### GOAL
Can you reproduce the records word for word, starting at their first line and ending with the line that contains "18: (480, 302)"?

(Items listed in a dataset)
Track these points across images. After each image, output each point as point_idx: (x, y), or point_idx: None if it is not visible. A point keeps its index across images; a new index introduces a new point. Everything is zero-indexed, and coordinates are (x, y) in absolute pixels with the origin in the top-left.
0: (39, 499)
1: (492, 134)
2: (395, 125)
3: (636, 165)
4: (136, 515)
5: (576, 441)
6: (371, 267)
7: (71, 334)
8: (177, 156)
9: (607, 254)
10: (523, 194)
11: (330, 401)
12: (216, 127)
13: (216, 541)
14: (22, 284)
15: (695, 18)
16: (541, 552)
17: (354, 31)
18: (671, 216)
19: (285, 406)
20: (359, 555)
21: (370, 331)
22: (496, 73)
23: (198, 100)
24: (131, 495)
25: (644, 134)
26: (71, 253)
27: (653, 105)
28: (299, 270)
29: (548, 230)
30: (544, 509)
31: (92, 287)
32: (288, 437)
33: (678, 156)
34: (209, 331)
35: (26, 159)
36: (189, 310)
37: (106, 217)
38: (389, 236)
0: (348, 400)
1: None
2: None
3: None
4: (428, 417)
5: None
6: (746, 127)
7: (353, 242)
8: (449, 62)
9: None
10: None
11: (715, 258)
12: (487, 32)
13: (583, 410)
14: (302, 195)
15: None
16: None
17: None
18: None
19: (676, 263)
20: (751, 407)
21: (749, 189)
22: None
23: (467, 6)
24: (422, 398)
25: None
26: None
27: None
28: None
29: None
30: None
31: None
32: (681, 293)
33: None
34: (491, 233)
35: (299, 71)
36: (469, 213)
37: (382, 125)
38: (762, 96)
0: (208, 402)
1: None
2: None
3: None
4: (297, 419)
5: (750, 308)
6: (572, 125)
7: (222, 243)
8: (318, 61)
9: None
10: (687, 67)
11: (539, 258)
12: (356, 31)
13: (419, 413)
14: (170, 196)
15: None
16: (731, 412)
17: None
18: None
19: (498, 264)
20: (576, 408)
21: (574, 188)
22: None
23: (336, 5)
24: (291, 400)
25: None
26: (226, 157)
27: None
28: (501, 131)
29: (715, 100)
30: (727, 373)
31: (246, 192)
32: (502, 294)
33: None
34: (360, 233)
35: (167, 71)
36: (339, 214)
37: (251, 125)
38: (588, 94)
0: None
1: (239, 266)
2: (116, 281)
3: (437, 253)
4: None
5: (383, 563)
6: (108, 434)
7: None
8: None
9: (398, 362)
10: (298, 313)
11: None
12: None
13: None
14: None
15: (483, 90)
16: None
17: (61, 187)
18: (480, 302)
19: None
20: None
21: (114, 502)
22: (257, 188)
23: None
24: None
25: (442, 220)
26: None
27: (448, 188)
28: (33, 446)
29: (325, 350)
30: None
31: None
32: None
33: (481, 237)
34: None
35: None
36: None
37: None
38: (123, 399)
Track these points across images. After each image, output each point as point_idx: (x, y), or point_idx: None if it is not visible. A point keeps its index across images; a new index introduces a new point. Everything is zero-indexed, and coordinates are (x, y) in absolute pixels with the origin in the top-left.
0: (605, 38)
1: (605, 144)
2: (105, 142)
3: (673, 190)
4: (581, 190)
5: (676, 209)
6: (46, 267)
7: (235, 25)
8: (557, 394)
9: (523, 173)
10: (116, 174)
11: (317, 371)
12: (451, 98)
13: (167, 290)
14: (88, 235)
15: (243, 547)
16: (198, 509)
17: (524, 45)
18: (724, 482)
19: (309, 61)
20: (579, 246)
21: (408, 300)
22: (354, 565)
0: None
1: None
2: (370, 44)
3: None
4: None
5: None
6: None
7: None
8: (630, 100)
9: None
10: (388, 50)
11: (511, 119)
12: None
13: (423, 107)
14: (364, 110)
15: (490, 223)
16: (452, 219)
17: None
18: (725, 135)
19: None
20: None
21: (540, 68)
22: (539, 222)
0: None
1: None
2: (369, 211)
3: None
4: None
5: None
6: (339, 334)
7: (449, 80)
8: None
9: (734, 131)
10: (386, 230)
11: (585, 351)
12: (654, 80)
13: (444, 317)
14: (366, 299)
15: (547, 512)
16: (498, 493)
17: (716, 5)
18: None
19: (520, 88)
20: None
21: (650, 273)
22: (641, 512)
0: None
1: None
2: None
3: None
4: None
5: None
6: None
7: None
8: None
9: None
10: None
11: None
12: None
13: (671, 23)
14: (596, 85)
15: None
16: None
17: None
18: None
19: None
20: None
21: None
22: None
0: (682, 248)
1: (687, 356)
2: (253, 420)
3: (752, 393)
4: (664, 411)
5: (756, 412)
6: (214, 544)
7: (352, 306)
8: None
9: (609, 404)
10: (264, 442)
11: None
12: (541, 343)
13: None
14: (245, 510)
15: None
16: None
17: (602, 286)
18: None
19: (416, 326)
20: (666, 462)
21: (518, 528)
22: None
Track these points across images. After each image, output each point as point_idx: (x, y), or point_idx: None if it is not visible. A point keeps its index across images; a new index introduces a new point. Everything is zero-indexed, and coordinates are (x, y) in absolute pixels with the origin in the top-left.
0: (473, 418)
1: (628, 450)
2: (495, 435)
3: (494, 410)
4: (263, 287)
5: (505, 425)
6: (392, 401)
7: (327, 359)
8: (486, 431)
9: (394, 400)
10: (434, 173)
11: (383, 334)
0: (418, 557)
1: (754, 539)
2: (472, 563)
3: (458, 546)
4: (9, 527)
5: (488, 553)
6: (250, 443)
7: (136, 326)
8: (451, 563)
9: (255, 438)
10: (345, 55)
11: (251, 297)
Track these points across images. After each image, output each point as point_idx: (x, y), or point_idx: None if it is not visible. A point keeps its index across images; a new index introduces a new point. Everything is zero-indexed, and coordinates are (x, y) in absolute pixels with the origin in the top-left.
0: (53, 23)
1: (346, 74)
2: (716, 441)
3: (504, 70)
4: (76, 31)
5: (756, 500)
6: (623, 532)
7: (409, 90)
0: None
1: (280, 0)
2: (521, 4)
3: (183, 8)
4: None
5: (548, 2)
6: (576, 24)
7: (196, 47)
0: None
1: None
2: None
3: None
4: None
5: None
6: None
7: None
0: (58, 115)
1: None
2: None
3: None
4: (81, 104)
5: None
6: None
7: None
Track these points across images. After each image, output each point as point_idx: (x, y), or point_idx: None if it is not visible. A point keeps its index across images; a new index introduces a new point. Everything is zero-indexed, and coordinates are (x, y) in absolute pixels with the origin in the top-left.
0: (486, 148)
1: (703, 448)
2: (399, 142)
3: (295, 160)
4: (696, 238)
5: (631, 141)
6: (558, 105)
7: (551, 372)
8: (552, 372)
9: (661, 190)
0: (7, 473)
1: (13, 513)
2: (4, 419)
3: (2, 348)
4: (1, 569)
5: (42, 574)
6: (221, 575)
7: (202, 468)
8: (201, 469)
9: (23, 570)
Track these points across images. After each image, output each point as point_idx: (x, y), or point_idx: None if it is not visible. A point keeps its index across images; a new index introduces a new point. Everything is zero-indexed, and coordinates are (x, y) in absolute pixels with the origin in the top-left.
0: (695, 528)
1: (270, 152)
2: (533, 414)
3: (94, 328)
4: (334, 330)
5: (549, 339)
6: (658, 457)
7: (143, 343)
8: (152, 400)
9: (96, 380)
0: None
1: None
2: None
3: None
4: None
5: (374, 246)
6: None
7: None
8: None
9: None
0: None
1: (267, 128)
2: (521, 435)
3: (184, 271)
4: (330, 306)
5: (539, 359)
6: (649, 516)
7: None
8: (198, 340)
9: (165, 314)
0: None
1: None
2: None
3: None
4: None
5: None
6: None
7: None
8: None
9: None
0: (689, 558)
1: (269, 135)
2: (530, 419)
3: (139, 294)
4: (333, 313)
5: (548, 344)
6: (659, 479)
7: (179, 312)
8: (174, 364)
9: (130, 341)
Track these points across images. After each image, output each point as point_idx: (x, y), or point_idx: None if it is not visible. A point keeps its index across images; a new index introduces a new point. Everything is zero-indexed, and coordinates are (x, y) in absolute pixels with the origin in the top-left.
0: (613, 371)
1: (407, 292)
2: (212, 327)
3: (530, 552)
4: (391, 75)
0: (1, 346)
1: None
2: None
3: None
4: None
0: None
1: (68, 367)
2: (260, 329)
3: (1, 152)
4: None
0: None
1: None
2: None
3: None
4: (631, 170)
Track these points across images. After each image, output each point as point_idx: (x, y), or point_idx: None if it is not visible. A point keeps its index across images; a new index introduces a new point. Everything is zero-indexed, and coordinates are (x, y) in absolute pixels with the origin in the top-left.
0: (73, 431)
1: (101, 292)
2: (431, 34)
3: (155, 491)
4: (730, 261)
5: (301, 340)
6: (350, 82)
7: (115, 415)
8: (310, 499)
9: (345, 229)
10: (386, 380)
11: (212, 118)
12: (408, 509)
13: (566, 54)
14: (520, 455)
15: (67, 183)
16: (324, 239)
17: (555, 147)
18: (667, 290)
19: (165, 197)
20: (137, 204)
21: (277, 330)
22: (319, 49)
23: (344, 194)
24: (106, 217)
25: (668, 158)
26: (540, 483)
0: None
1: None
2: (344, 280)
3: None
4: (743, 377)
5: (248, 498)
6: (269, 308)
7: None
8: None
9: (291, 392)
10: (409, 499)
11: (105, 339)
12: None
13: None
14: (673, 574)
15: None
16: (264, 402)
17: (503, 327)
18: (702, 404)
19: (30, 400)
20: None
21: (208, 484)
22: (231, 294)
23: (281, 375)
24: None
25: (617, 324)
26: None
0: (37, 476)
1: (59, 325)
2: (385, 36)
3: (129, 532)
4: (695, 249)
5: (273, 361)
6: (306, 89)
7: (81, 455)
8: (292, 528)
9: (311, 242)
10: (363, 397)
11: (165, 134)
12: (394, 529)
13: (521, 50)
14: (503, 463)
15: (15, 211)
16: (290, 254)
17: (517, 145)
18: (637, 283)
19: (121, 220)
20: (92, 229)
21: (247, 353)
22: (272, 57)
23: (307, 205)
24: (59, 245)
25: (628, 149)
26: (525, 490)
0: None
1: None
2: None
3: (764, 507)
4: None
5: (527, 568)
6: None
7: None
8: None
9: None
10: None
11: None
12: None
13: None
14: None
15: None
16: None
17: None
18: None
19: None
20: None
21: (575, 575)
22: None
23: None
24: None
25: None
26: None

### TASK ANSWER
Track these points across images. After each image, output each point as point_idx: (x, y), or point_idx: None if it is not visible. A point keeps its index across images; a new index introduces a new point. Everything is zero-indexed, and coordinates are (x, y) in absolute pixels with the origin in the top-left.
0: (39, 499)
1: (492, 134)
2: (395, 125)
3: (636, 165)
4: (136, 515)
5: (576, 441)
6: (371, 267)
7: (71, 334)
8: (177, 156)
9: (607, 254)
10: (523, 194)
11: (330, 401)
12: (216, 127)
13: (216, 541)
14: (22, 284)
15: (695, 18)
16: (541, 552)
17: (354, 31)
18: (671, 216)
19: (285, 406)
20: (359, 555)
21: (370, 331)
22: (496, 73)
23: (198, 100)
24: (131, 495)
25: (644, 134)
26: (71, 253)
27: (653, 105)
28: (299, 270)
29: (548, 230)
30: (544, 509)
31: (92, 287)
32: (288, 437)
33: (678, 156)
34: (209, 331)
35: (26, 159)
36: (189, 310)
37: (106, 217)
38: (389, 236)
0: (348, 400)
1: None
2: None
3: None
4: (428, 417)
5: None
6: (746, 127)
7: (353, 242)
8: (449, 62)
9: None
10: None
11: (715, 258)
12: (487, 32)
13: (583, 410)
14: (302, 195)
15: None
16: None
17: None
18: None
19: (676, 263)
20: (751, 407)
21: (749, 189)
22: None
23: (467, 6)
24: (422, 398)
25: None
26: None
27: None
28: None
29: None
30: None
31: None
32: (681, 293)
33: None
34: (491, 233)
35: (299, 71)
36: (469, 213)
37: (382, 125)
38: (762, 96)
0: (208, 402)
1: None
2: None
3: None
4: (297, 419)
5: (750, 308)
6: (572, 125)
7: (222, 243)
8: (318, 61)
9: None
10: (687, 67)
11: (539, 258)
12: (356, 31)
13: (419, 413)
14: (170, 196)
15: None
16: (731, 412)
17: None
18: None
19: (498, 264)
20: (576, 408)
21: (574, 188)
22: None
23: (336, 5)
24: (291, 400)
25: None
26: (226, 157)
27: None
28: (501, 131)
29: (715, 100)
30: (727, 373)
31: (246, 192)
32: (502, 294)
33: None
34: (360, 233)
35: (167, 71)
36: (339, 214)
37: (251, 125)
38: (588, 94)
0: None
1: (239, 266)
2: (116, 281)
3: (437, 253)
4: None
5: (383, 563)
6: (108, 434)
7: None
8: None
9: (398, 362)
10: (298, 313)
11: None
12: None
13: None
14: None
15: (483, 90)
16: None
17: (61, 187)
18: (480, 302)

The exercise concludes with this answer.